The musical was written by Eric Idle, who was a member of the comedy troupe Monty Python Flying Circus.

“It’s a silly little thing about King Arthur collecting those knights to go search for the grail. They end up meeting French Taunters and a black knight who blocks their way. There is also a female character called Lady of the Lake who is a mythical figure who guides them on their quest,” Williams said.

With there being many different styles of musical theatre in this performance, this musical is spoofing all genres and sometimes makes references to specific musicals that are not “Spamalot.”

The auditions were held the first week of classes, with callbacks held at the end of that week. Students auditioned for “Spamalot” and another play for this season, “Nether,” at the same time. By holding auditions for both at the same time, they could pick between the plays or audition for them both.

Brooke May received her first lead role at Winona State in “Spamalot.”

For the first audition, we had to sing our song, followed by a cold read, which is singing music that you haven’t prepared for. Then for call backs we did cold reads of the script and some dance stuff, May said.

“Auditions are always nervous.
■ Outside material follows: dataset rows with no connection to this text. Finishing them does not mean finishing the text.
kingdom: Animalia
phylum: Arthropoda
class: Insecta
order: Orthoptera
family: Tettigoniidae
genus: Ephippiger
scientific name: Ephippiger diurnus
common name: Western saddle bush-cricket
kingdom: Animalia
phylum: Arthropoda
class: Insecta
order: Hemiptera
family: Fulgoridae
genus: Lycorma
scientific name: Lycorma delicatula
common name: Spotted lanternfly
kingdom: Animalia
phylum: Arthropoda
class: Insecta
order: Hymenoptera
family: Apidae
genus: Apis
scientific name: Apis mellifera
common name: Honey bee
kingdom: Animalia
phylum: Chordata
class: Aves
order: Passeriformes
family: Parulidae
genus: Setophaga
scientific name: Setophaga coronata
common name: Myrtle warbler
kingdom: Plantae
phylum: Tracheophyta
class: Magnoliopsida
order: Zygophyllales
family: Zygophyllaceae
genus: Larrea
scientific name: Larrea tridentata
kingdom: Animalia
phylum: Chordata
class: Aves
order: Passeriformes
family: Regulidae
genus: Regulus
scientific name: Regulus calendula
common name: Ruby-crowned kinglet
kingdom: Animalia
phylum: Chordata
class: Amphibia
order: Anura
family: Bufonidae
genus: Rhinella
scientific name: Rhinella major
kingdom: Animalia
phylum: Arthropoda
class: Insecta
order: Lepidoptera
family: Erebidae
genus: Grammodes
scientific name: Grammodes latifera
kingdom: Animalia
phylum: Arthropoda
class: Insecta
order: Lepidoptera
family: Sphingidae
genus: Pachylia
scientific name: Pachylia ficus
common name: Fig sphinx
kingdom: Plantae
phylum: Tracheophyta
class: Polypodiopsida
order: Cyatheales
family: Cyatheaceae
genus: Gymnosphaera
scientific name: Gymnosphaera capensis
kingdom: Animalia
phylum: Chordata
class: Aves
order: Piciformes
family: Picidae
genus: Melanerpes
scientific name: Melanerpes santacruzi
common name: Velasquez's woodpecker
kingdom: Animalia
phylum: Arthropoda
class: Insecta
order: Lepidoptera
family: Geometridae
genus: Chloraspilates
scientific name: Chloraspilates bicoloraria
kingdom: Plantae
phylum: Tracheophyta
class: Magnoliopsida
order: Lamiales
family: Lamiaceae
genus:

Everyone wants to do their best and everyone is excited to do it for their colleagues. It’s very supportive,” May said.

“You fill out a form with all of your experience, kind of like your resume. Then you get a headshot taken,” May said about the audition process.

For eight weeks, the actors practice six days a week, three hours a day.

“Practices are going really well. We’ve got most of the stage and the set built. We do have a guest choreographer for this show from Minneapolis and he just arrived. So we are focusing on the big dance numbers while he is in town with us. Then we can start running through it all,” said Williams.

“Everything is off-book, which means we aren’t using scripts two weeks into practice. So what we are doing now is choreography,” May said. “Once we are done with that we can clean everything up and fix stuff that needs to be fixed. We were off-book really, really quickly for this show, which is really good.”

“We are going to have a show. It’s not there yet, but it’s getting there,” May said.